> _DATA SUPPLIED_:
•••••

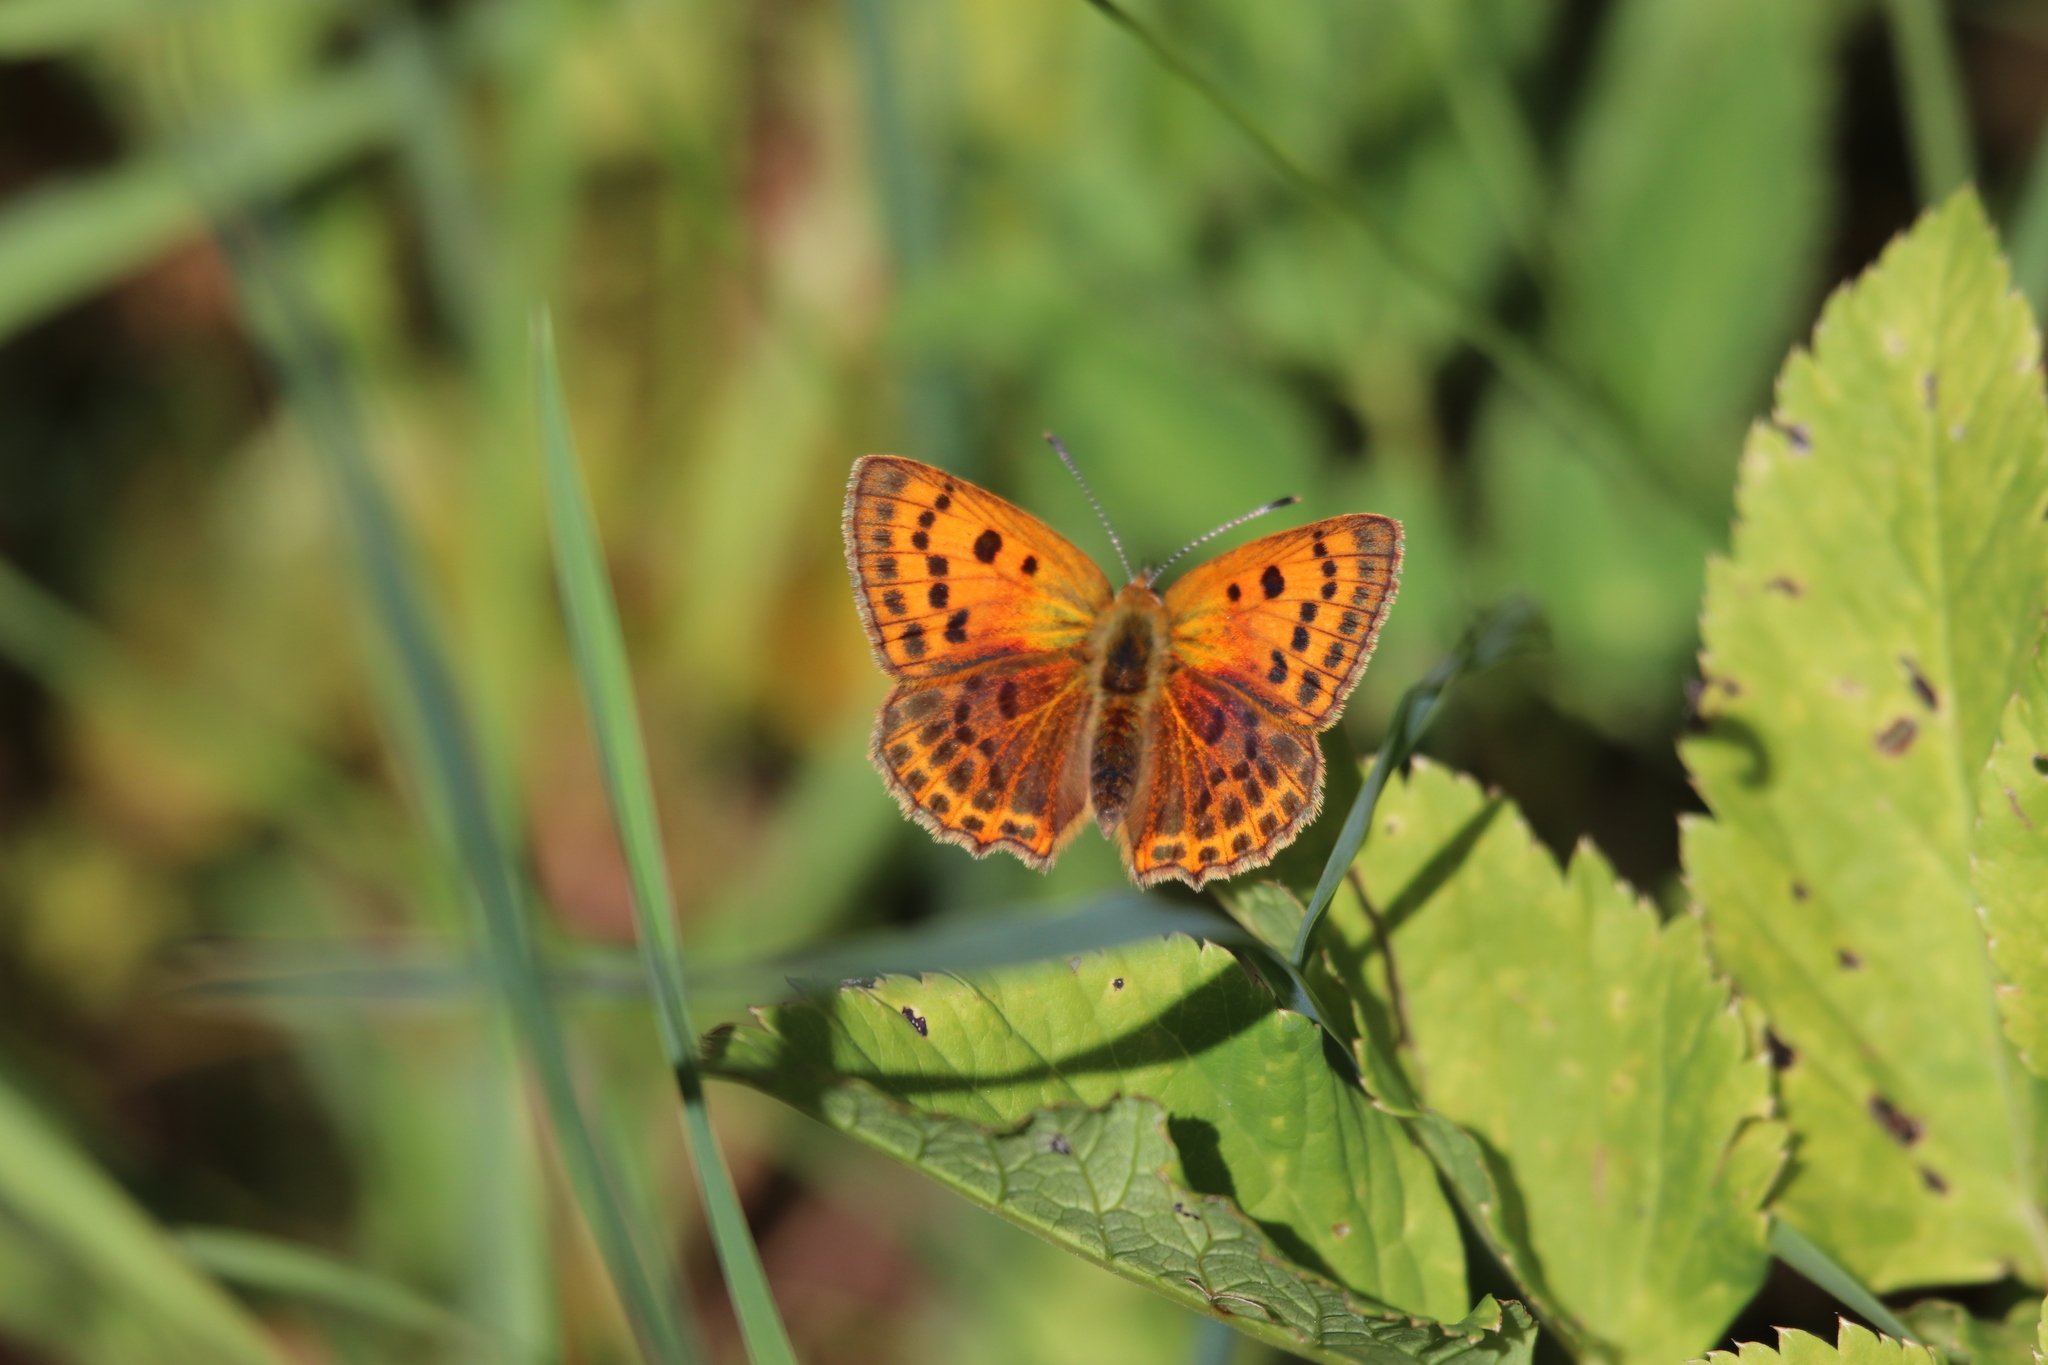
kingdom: Animalia
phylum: Arthropoda
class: Insecta
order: Lepidoptera
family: Lycaenidae
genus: Lycaena
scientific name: Lycaena virgaureae
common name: Scarce copper
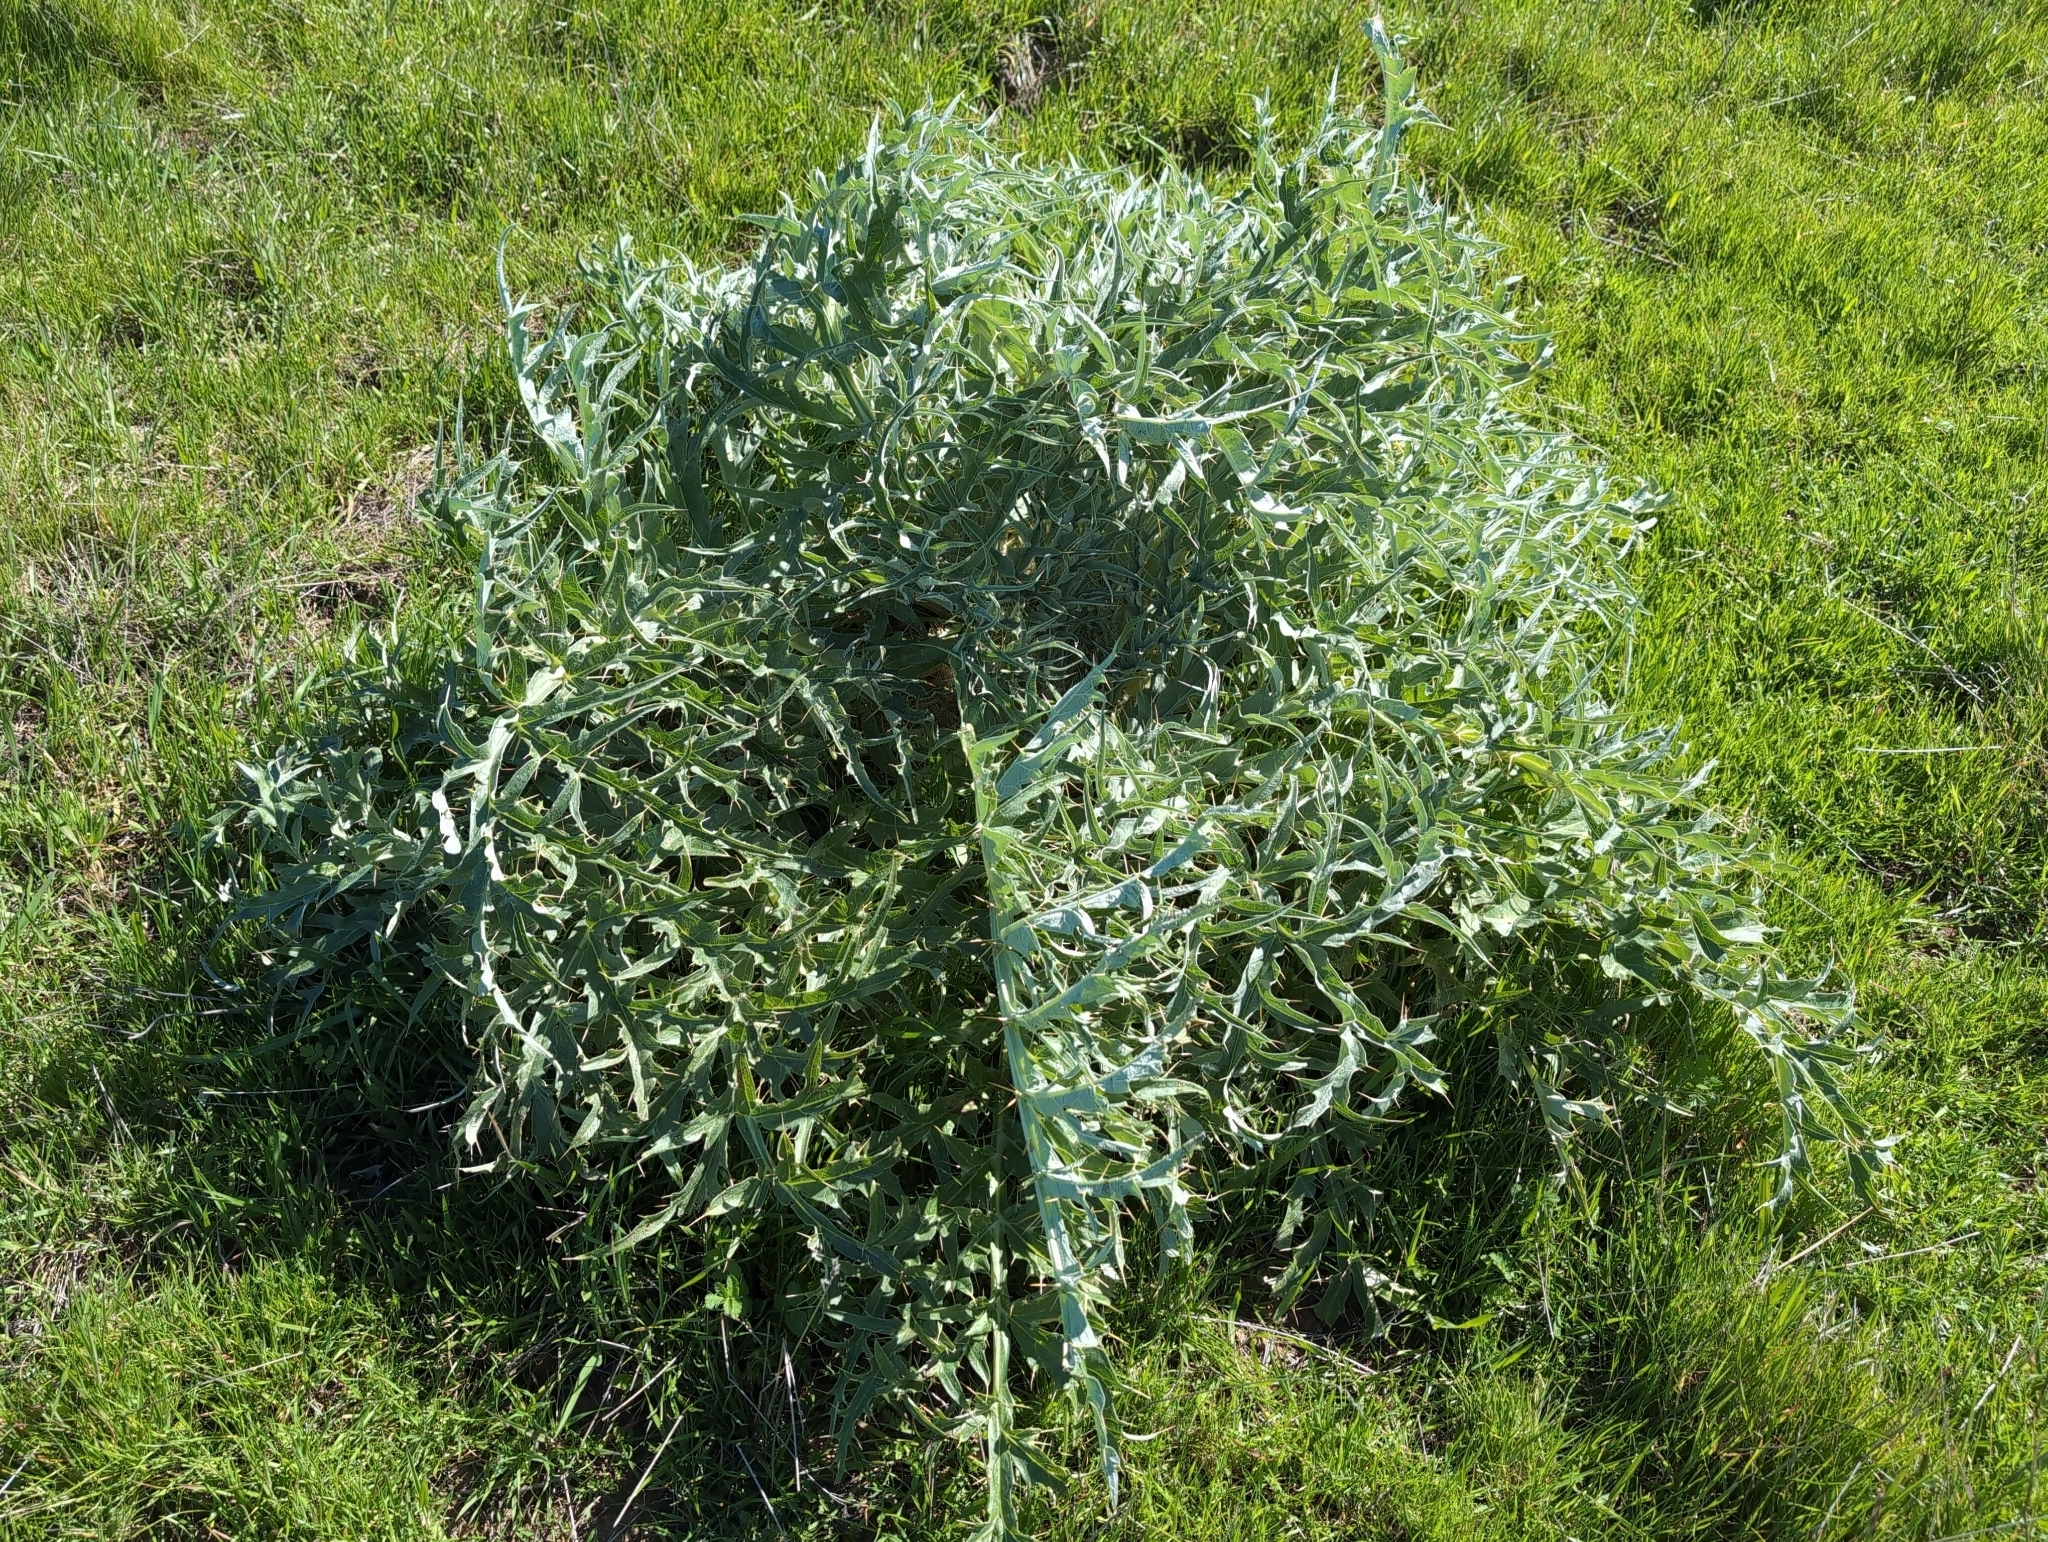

•••••

Put the lines of all the records above into a numbered list, leaving out blank lines and the pictures.

> _ANSWER TO THIS EXERCISE_:
1. kingdom: Animalia
2. phylum: Arthropoda
3. class: Insecta
4. order: Lepidoptera
5. family: Lycaenidae
6. genus: Lycaena
7. scientific name: Lycaena virgaureae
8. common name: Scarce copper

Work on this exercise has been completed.